Problem to work on >> Scan the lines below; pull out those with "para".

** Material for this task follows **

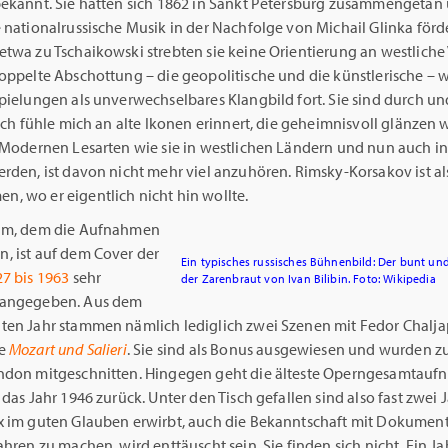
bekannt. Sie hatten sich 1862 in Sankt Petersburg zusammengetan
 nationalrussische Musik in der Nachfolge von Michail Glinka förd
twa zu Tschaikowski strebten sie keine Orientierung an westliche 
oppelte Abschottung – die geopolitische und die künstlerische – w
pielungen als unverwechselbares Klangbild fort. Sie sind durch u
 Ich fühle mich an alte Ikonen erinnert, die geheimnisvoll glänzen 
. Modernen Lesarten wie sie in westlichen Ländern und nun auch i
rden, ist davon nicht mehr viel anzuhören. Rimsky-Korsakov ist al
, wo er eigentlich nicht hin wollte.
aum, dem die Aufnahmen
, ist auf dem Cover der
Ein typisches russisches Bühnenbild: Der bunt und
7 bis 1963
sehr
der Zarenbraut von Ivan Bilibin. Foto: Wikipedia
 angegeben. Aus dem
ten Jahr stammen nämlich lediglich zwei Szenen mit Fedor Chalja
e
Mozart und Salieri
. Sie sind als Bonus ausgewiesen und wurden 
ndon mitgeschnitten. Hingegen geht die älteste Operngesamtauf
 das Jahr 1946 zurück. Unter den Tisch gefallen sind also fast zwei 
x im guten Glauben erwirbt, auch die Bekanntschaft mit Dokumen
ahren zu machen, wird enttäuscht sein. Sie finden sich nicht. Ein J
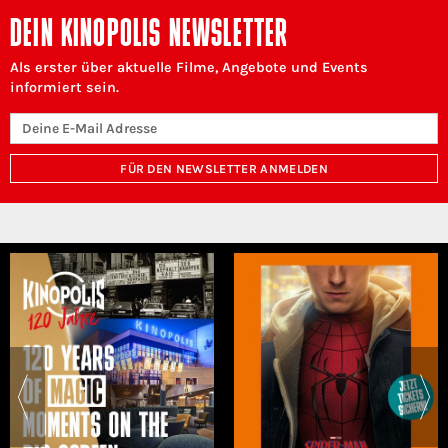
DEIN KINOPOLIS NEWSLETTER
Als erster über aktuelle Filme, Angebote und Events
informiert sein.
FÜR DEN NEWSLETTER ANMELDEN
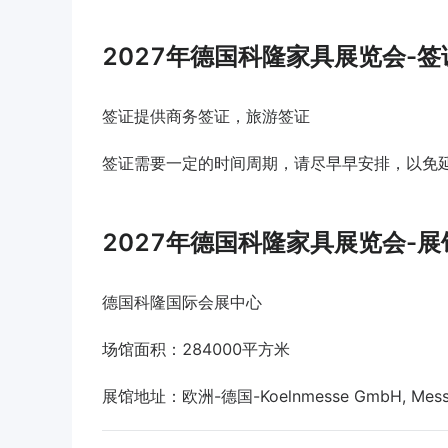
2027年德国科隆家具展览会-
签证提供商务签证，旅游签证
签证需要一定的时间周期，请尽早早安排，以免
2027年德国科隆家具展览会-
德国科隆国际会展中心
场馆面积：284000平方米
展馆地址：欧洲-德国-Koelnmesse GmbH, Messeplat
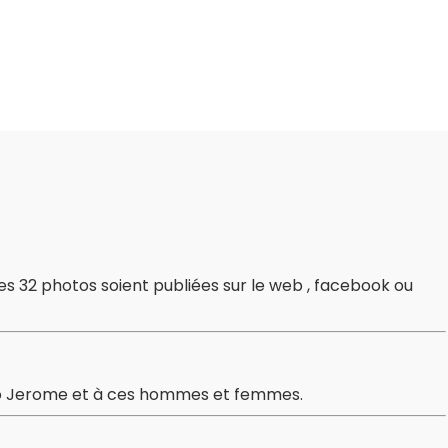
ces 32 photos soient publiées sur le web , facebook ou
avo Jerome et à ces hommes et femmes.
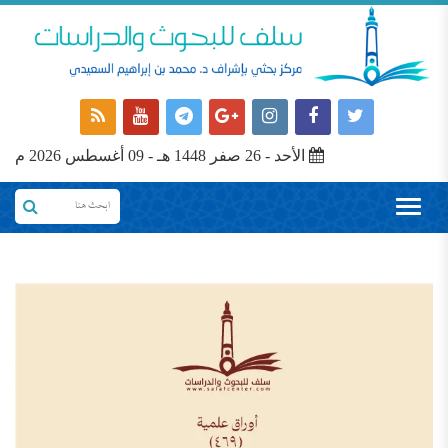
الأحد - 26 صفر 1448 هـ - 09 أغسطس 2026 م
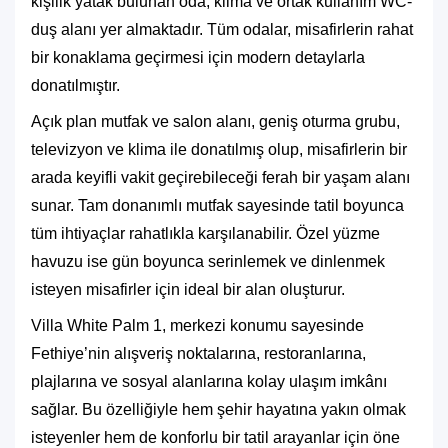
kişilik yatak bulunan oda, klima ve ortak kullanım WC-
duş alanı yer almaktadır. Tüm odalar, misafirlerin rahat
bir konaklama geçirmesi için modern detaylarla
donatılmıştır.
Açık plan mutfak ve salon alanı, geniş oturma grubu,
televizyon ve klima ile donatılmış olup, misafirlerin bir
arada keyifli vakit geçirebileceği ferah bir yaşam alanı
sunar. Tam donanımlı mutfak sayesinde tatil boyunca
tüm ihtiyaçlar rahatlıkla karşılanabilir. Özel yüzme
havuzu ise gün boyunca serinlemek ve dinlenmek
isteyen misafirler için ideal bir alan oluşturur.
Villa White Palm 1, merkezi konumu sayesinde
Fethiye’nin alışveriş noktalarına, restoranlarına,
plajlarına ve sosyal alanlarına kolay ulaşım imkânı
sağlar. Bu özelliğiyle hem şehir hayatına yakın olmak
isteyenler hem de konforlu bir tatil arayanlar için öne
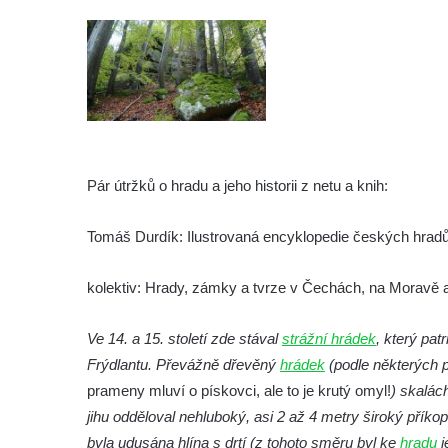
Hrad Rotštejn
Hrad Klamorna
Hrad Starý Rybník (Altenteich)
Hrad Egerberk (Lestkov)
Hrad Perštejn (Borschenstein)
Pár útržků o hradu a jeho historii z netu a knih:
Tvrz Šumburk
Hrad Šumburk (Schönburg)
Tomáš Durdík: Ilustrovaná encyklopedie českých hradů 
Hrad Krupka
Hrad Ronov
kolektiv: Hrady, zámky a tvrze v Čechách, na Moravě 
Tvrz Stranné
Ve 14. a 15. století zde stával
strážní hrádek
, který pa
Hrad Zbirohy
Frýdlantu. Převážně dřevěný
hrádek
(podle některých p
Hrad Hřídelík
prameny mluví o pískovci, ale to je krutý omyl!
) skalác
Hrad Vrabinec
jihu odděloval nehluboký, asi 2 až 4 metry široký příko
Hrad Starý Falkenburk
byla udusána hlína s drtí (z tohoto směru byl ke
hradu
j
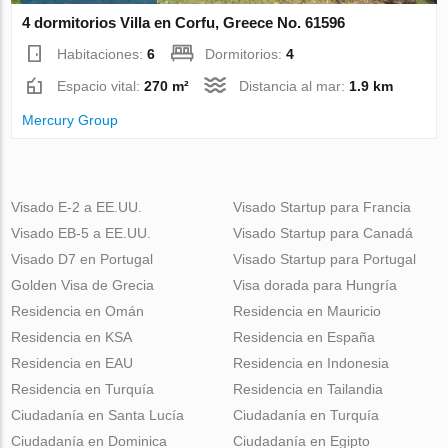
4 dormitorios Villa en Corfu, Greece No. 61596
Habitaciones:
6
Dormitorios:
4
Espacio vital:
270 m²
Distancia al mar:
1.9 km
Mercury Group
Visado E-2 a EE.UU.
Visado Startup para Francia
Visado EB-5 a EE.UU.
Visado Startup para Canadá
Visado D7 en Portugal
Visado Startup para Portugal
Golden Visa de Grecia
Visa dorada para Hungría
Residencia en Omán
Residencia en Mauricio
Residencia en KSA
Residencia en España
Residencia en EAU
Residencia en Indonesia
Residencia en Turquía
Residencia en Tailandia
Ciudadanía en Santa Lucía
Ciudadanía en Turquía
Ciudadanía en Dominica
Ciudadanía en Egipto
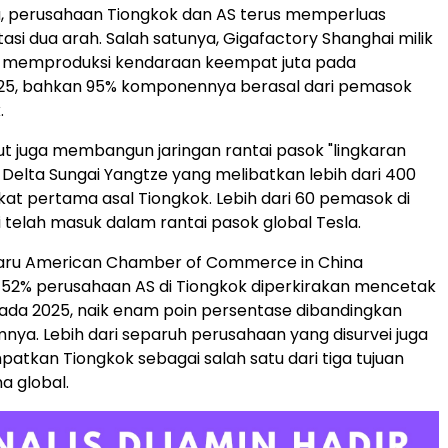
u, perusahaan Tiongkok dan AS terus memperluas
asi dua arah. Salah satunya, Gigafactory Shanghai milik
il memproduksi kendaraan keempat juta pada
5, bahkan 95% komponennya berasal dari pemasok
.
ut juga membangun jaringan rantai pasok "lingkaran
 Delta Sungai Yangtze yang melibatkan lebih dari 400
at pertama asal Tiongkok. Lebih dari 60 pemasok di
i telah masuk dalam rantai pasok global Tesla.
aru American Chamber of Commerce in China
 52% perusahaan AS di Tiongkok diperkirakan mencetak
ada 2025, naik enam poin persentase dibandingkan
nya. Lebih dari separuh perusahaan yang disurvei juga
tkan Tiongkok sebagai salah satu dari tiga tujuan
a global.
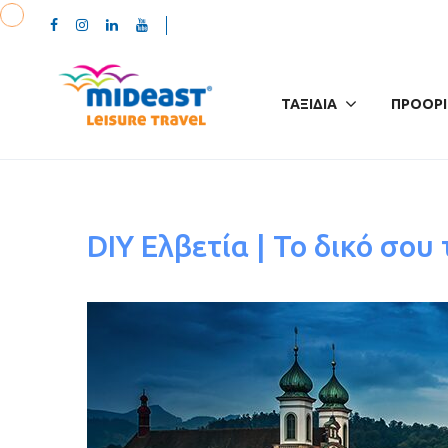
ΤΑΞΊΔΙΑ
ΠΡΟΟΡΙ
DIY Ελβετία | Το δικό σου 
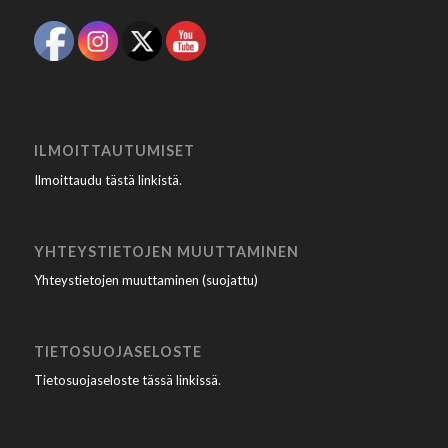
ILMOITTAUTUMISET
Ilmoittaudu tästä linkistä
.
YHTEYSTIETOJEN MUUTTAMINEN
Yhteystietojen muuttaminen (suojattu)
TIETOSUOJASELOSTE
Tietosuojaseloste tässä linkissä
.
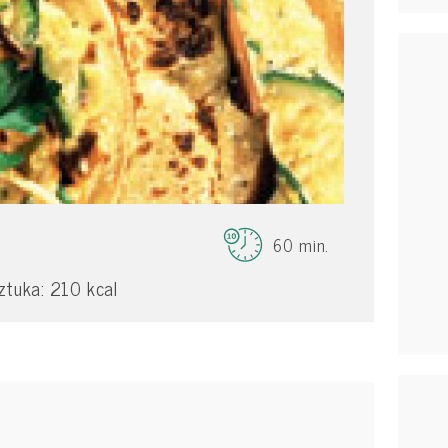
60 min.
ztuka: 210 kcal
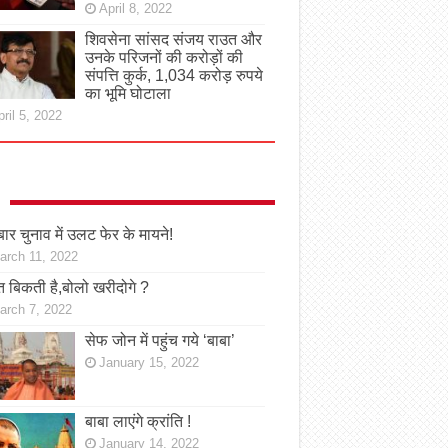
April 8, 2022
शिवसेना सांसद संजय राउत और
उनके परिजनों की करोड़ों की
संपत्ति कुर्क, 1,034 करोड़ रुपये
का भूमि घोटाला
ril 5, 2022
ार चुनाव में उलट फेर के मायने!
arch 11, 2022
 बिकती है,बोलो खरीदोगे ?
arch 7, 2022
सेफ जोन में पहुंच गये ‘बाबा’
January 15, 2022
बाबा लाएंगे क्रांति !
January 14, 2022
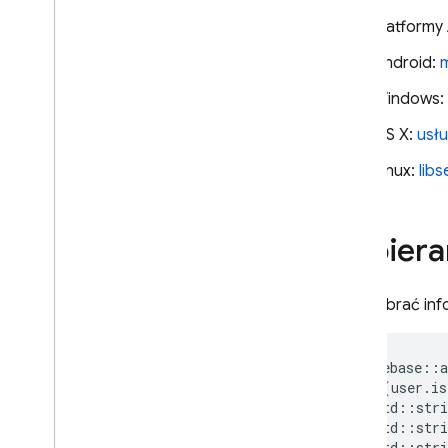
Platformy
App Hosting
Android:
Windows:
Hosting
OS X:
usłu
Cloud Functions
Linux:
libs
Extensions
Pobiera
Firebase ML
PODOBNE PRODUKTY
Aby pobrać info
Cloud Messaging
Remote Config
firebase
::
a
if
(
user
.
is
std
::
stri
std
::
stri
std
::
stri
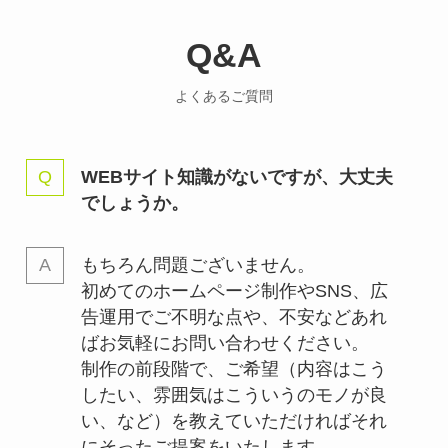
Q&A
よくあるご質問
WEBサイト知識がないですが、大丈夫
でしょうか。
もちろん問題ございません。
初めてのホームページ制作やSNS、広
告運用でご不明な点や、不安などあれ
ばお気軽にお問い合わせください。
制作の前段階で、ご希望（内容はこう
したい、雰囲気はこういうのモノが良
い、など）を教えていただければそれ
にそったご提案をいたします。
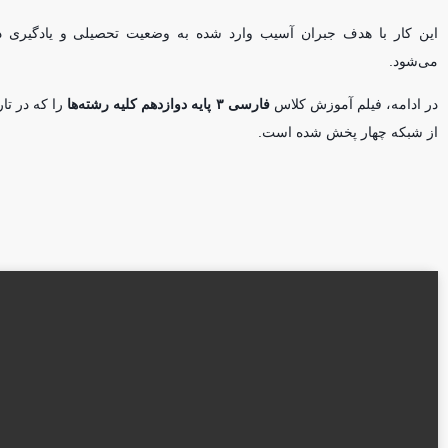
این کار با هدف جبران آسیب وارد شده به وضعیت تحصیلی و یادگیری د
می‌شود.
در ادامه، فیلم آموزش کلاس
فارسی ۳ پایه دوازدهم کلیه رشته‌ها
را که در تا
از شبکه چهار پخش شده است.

** End of Material for this task **

Reply >>
Visado Startup para Francia
Visado Startup para Canadá
Visado Startup para Portugal
Visa dorada para Hungría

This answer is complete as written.